Quantum computers: Google points the way towards scalable fault-tolerant quantum devices

Driving down the error rate in quantum qubits is key area of research. Google has taken a step forward.
Written by Daphne Leprince-Ringuet, Contributor

Google's researchers have successfully tested error correction methods with the company's Sycamore processor.


Google's researchers have demonstrated that, subject to certain conditions, error correction works on the company's Sycamore quantum processor and can even scale exponentially, in what is yet another step towards building a fault-tolerant quantum computer. 

The breakthrough is likely to catch the attention of scientists working on quantum error correction, a field that is concerned not with qubit counts but rather with qubit quality. 

While increasing the number of qubits supported by quantum computers is often presented as the key factor in unlocking the unprecedented compute power of quantum technologies, equally as important is ensuring that those qubits behave in a way that allows for reliable, error-free results.  

This is the idea that underpins the concept of a fault-tolerant quantum computer, but quantum error correction is still in very early stages. For now, scientists are still struggling to control and manipulate the few qubits that they are dealing with, due to the particles' extremely unstable nature, meaning that quantum computations are still riddled with errors.  

According to Google, most applications would call for error rates as low as 10^-15; in comparison, state-of-the-art quantum platforms currently have average error rates that are nearer 10^-3. 

One solution consists of improving the physical stability of qubits, but scientists are increasingly prioritizing an alternative workaround approach, in which errors can be detected and corrected directly within the quantum processor.  

Typically, this is done by distributing quantum data across many different qubits and using additional qubits to track that information, identifying and correcting errors as they go. The overall, error-corrected group of qubits forms a single cluster known as a "logical qubit". 
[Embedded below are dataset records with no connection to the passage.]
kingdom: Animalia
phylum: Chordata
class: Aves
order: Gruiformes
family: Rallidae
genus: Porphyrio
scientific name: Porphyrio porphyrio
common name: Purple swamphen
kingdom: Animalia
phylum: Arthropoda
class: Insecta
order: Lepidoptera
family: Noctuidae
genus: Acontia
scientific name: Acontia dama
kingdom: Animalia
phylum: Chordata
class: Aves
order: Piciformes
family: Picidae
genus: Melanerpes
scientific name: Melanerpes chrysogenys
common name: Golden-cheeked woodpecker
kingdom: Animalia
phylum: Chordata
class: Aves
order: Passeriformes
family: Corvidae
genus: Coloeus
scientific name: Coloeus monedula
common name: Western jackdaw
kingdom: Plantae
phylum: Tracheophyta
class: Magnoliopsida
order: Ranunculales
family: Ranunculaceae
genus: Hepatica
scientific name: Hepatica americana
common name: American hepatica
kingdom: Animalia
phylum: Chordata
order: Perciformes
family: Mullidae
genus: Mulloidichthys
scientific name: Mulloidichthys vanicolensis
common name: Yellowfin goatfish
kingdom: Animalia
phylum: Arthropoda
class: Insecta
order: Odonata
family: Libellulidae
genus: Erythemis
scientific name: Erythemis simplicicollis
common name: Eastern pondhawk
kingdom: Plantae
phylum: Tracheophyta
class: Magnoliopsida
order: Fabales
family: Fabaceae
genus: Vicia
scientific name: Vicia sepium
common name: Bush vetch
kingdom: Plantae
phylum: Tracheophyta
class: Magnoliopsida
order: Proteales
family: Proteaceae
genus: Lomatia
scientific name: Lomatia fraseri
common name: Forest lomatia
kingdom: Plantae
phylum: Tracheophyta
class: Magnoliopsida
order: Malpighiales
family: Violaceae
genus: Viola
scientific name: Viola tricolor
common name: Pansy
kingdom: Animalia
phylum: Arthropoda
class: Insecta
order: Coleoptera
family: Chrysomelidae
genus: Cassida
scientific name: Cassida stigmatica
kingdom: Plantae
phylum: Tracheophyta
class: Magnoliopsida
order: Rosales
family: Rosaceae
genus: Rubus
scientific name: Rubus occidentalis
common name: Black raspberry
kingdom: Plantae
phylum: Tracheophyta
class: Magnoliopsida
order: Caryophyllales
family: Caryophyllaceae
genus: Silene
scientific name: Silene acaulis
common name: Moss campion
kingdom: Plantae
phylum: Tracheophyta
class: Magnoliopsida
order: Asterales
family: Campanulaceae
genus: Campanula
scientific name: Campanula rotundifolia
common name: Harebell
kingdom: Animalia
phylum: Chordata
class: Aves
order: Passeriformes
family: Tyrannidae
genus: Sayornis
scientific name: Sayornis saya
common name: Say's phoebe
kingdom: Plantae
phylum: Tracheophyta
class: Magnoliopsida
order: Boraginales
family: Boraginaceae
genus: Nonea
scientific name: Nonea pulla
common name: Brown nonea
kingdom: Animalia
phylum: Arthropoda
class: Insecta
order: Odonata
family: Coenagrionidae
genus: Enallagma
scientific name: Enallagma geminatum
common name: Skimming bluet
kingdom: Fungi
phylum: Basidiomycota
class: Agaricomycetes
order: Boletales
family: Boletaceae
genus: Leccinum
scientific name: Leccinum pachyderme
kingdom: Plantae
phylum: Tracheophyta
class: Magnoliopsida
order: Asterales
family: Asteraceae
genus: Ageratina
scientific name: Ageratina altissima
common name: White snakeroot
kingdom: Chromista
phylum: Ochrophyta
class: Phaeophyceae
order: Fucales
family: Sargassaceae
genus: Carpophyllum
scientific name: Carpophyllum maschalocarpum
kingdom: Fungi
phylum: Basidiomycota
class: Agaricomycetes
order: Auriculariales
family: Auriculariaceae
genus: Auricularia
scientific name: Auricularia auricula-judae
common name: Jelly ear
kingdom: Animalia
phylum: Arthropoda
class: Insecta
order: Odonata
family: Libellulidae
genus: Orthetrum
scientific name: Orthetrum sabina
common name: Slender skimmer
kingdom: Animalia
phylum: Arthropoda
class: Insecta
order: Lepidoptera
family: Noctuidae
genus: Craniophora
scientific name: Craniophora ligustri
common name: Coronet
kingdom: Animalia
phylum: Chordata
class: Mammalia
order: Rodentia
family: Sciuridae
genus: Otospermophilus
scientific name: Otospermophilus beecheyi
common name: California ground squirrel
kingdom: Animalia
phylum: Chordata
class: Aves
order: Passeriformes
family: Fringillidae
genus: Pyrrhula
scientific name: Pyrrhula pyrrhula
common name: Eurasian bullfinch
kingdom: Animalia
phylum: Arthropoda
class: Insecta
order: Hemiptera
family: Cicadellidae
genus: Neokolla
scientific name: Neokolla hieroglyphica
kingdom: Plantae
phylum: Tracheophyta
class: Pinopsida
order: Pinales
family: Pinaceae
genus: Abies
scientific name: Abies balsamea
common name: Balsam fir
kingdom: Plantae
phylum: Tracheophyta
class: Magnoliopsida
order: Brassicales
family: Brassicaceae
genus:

Called the stabilizer code, this approach essentially interlaces data qubits with measurement qubits that can turn undesired perturbations of the data qubit states into errors, which can then be compensated for thanks to specific software. 

While the principles of stabilizer codes have been theoretically applied to different platforms, said Google, the method has not been proven to scale in large systems, nor has it been shown to withstand several rounds of error correction. 

The advertising giant's researchers set out to test stabilizer codes with the company's Sycamore quantum processor, starting with a logical qubit cluster made up of five qubits linked in a one-dimensional chain. The qubits alternated between serving as data qubits and measurement qubits tasked with detecting errors. 

Increasing the size of the cluster, found the researchers, exponentially reduced error. The team tested the method with various sizes of logical qubits, reaching a maximum cluster of 21 qubits, which was found to reduce logical error more than 100-fold compared to clusters made of only five qubits. In other words, the larger the logical qubit, the better errors can be corrected.  

This is important because practical quantum computers are expected to require at least 1,000 error-correction qubits for each logical qubit. Proving that error correction methods can scale, therefore, is fundamental to the development of a useful quantum computer. 

Google also found that the error suppression rate remained stable even after 50 rounds of error correction – a "key finding" for the feasibility of quantum error correction, said the company. 

Of course, there are still huge limitations to the experiment. Current quantum computers can support less than 100 qubits – Sycamore, for example, has 54 qubits – meaning that it is impossible to test the method with the 1,000 qubits that would be necessary for practical applications. 

And even if 21 qubits were sufficient to create a useful logical qubit, Google's processor would only be capable of supporting two of those logical qubits, which is still far from enough to use in real-life applications. Google's results, therefore, remain for now a proof-of-concept. 

In addition, the scientists highlighted that qubits' inherently high error rates are likely to become problematic. In the team's experiments, 11% of the checks ended up detecting an error, meaning that error correction technologies will have to be incredibly efficient to catch and correct every perturbation in devices that have several thousands of times more qubits.  

"These experimental demonstrations provide a foundation for building a scalable fault-tolerant quantum computer with superconducting qubits," said the researchers. "Nevertheless, many challenges remain on the path towards scalable quantum error correction." 

It remains that Google's findings have opened the door to more research and experiments in a field that is increasingly busy. 

Earlier this year, for example, Amazon's cloud subsidiary AWS released its first research paper detailing a new architecture for a quantum computer with the objective of setting a new standard for error correction. 

AWS's method relies on a similar approach to Google's, but is coupled with a processor design that could reduce qubits' potential to flip states, in what was pitched as a blueprint for a more precise quantum computer.